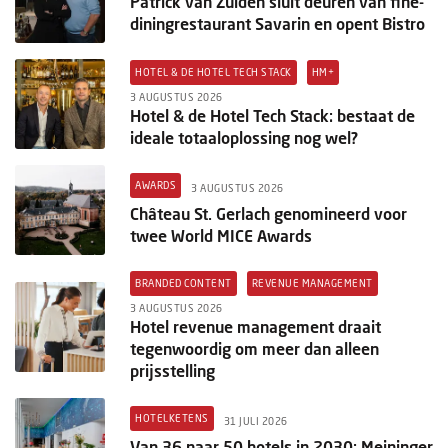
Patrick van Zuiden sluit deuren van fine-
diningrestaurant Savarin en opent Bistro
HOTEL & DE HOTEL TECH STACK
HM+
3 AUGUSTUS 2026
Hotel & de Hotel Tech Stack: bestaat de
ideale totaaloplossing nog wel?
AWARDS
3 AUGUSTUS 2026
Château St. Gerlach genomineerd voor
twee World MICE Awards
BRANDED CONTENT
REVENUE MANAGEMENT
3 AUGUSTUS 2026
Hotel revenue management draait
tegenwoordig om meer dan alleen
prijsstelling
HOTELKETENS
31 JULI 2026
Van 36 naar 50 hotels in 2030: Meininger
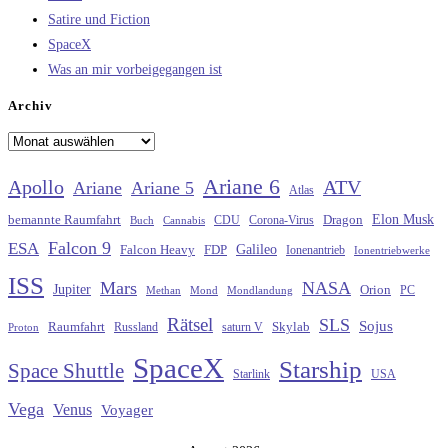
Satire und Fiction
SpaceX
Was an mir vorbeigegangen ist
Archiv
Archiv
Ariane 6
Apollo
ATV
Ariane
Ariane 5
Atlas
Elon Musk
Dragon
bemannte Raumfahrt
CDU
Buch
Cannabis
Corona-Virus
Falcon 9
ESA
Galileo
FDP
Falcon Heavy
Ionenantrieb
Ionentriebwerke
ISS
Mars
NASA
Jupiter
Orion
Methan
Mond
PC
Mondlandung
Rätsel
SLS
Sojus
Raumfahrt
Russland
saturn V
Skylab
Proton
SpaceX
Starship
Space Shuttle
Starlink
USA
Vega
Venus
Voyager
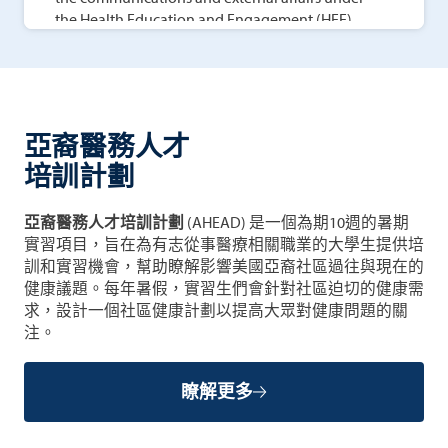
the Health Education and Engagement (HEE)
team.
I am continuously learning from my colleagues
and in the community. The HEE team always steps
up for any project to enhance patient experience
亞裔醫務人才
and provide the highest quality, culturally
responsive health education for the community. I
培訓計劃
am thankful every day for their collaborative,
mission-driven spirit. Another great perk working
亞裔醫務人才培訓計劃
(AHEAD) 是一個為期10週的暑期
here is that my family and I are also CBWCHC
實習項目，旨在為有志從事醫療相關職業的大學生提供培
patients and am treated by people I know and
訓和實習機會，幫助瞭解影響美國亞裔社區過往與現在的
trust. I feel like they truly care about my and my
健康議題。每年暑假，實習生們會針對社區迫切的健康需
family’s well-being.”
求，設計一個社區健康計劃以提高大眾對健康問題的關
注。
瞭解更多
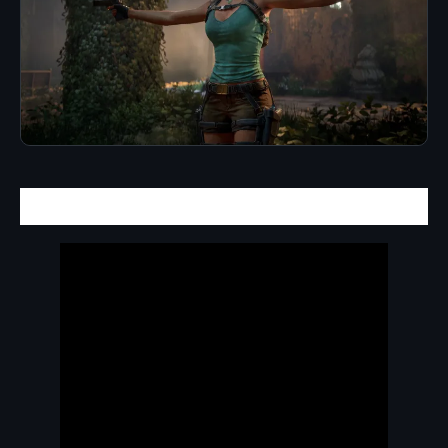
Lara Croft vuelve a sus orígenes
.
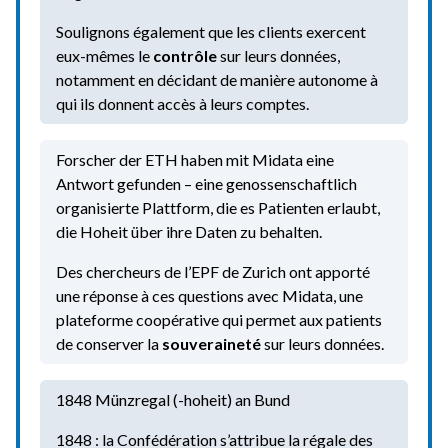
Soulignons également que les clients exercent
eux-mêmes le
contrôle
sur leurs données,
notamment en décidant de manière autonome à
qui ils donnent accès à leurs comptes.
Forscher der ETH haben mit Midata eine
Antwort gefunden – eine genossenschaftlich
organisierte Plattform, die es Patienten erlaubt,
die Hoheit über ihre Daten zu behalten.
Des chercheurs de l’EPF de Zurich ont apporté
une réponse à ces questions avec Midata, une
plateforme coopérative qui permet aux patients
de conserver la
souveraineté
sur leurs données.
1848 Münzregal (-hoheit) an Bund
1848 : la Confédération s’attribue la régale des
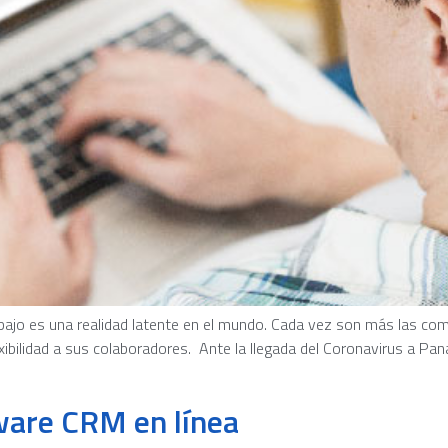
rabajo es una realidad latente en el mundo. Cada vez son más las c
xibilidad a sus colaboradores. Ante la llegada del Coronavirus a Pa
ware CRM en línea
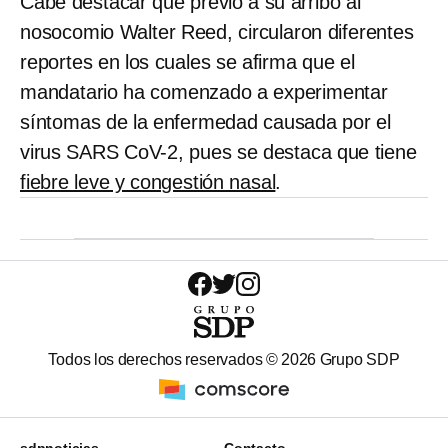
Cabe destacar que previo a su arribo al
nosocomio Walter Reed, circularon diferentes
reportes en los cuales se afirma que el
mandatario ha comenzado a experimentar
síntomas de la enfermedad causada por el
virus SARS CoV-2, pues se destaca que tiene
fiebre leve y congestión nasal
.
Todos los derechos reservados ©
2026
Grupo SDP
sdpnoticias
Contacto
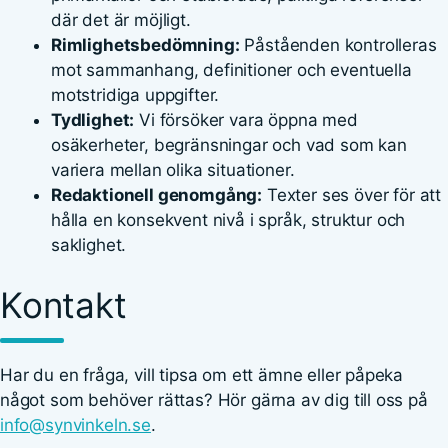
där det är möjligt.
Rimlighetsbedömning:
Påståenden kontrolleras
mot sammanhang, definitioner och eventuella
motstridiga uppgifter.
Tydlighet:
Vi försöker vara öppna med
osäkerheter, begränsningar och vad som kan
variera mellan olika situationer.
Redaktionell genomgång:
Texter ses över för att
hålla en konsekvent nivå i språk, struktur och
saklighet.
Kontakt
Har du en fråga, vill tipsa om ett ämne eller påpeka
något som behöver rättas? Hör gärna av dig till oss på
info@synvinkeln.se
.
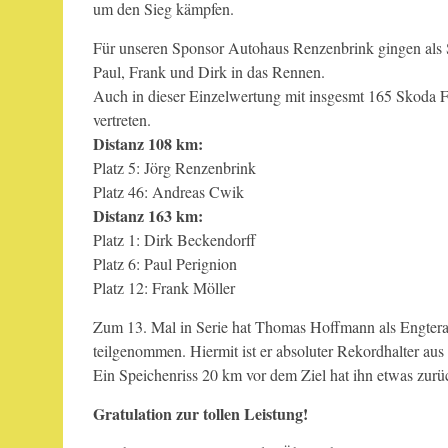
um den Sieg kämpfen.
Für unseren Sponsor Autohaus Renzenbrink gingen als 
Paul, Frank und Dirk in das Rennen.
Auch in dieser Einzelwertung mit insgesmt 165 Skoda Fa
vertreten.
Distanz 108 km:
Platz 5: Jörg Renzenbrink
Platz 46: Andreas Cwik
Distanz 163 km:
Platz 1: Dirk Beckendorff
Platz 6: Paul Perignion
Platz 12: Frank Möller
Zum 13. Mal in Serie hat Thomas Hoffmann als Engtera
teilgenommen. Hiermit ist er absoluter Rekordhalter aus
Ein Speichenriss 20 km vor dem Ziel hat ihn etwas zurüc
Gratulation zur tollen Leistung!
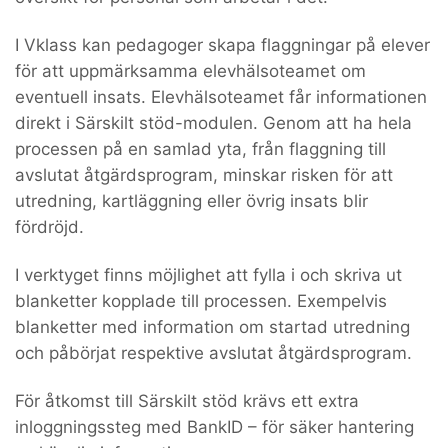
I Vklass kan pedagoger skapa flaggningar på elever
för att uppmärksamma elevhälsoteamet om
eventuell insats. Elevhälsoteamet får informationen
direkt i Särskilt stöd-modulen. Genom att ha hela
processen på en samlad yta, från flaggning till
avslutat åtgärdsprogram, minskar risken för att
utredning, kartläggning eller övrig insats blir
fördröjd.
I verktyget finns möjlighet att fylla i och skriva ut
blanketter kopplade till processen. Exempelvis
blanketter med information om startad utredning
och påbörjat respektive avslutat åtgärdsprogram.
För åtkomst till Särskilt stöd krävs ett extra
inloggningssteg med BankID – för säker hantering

• [The problem]: Omit the pictures and reproduce the listing exactly.

• [Answer for this exercise]:
Patrick van Zuiden sluit deuren van fine-
diningrestaurant Savarin en opent Bistro
HOTEL & DE HOTEL TECH STACK
HM+
3 AUGUSTUS 2026
Hotel & de Hotel Tech Stack: bestaat de
ideale totaaloplossing nog wel?
AWARDS
3 AUGUSTUS 2026
Château St. Gerlach genomineerd voor
twee World MICE Awards
BRANDED CONTENT
REVENUE MANAGEMENT
3 AUGUSTUS 2026
Hotel revenue management draait
tegenwoordig om meer dan alleen
prijsstelling
HOTELKETENS
31 JULI 2026
Van 36 naar 50 hotels in 2030: Meininger
Satire und Fiction
SpaceX
Was an mir vorbeigegangen ist
Archiv
Archiv
Ariane 6
Apollo
ATV
Ariane
Ariane 5
Atlas
Elon Musk
Dragon
bemannte Raumfahrt
CDU
Buch
Cannabis
Corona-Virus
Falcon 9
ESA
Galileo
FDP
Falcon Heavy
Ionenantrieb
Ionentriebwerke
ISS
Mars
NASA
Jupiter
Orion
Methan
Mond
PC
Mondlandung
Rätsel
SLS
Sojus
Raumfahrt
Russland
saturn V
Skylab
Proton
SpaceX
Starship
Space Shuttle
Starlink
USA
Vega
Venus
Voyager
the Health Education and Engagement (HEE)
team.
I am continuously learning from my colleagues
and in the community. The HEE team always steps
up for any project to enhance patient experience
亞裔醫務人才
and provide the highest quality, culturally
responsive health education for the community. I
培訓計劃
am thankful every day for their collaborative,
mission-driven spirit. Another great perk working
亞裔醫務人才培訓計劃
(AHEAD) 是一個為期10週的暑期
here is that my family and I are also CBWCHC
實習項目，旨在為有志從事醫療相關職業的大學生提供培
patients and am treated by people I know and
訓和實習機會，幫助瞭解影響美國亞裔社區過往與現在的
trust. I feel like they truly care about my and my
健康議題。每年暑假，實習生們會針對社區迫切的健康需
family’s well-being.”
求，設計一個社區健康計劃以提高大眾對健康問題的關
注。
瞭解更多
Lara Croft vuelve a sus orígenes
.
Soulignons également que les clients exercent
eux-mêmes le
contrôle
sur leurs données,
notamment en décidant de manière autonome à
qui ils donnent accès à leurs comptes.
Forscher der ETH haben mit Midata eine
Antwort gefunden – eine genossenschaftlich
organisierte Plattform, die es Patienten erlaubt,
die Hoheit über ihre Daten zu behalten.
Des chercheurs de l’EPF de Zurich ont apporté
une réponse à ces questions avec Midata, une
plateforme coopérative qui permet aux patients
de conserver la
souveraineté
sur leurs données.
1848 Münzregal (-hoheit) an Bund
1848 : la Confédération s’attribue la régale des
rabajo es una realidad latente en el mundo. Cada vez son más las c
xibilidad a sus colaboradores. Ante la llegada del Coronavirus a Pa
ware CRM en línea
Cabe destacar que previo a su arribo al
nosocomio Walter Reed, circularon diferentes
reportes en los cuales se afirma que el
mandatario ha comenzado a experimentar
síntomas de la enfermedad causada por el
virus SARS CoV-2, pues se destaca que tiene
fiebre leve y congestión nasal
.
Todos los derechos reservados ©
2026
Grupo SDP
sdpnoticias
Contacto
där det är möjligt.
Rimlighetsbedömning:
Påståenden kontrolleras
mot sammanhang, definitioner och eventuella
motstridiga uppgifter.
Tydlighet:
Vi försöker vara öppna med
osäkerheter, begränsningar och vad som kan
variera mellan olika situationer.
Redaktionell genomgång:
Texter ses över för att
hålla en konsekvent nivå i språk, struktur och
saklighet.
Kontakt
Har du en fråga, vill tipsa om ett ämne eller påpeka
något som behöver rättas? Hör gärna av dig till oss på
info@synvinkeln.se
.
um den Sieg kämpfen.
Für unseren Sponsor Autohaus Renzenbrink gingen als 
Paul, Frank und Dirk in das Rennen.
Auch in dieser Einzelwertung mit insgesmt 165 Skoda Fa
vertreten.
Distanz 108 km:
Platz 5: Jörg Renzenbrink
Platz 46: Andreas Cwik
Distanz 163 km:
Platz 1: Dirk Beckendorff
Platz 6: Paul Perignion
Platz 12: Frank Möller
Zum 13. Mal in Serie hat Thomas Hoffmann als Engtera
teilgenommen. Hiermit ist er absoluter Rekordhalter aus
Ein Speichenriss 20 km vor dem Ziel hat ihn etwas zurüc
Gratulation zur tollen Leistung!
I Vklass kan pedagoger skapa flaggningar på elever
för att uppmärksamma elevhälsoteamet om
eventuell insats. Elevhälsoteamet får informationen
direkt i Särskilt stöd-modulen. Genom att ha hela
processen på en samlad yta, från flaggning till
avslutat åtgärdsprogram, minskar risken för att
utredning, kartläggning eller övrig insats blir
fördröjd.
I verktyget finns möjlighet att fylla i och skriva ut
blanketter kopplade till processen. Exempelvis
blanketter med information om startad utredning
och påbörjat respektive avslutat åtgärdsprogram.
För åtkomst till Särskilt stöd krävs ett extra
inloggningssteg med BankID – för säker hantering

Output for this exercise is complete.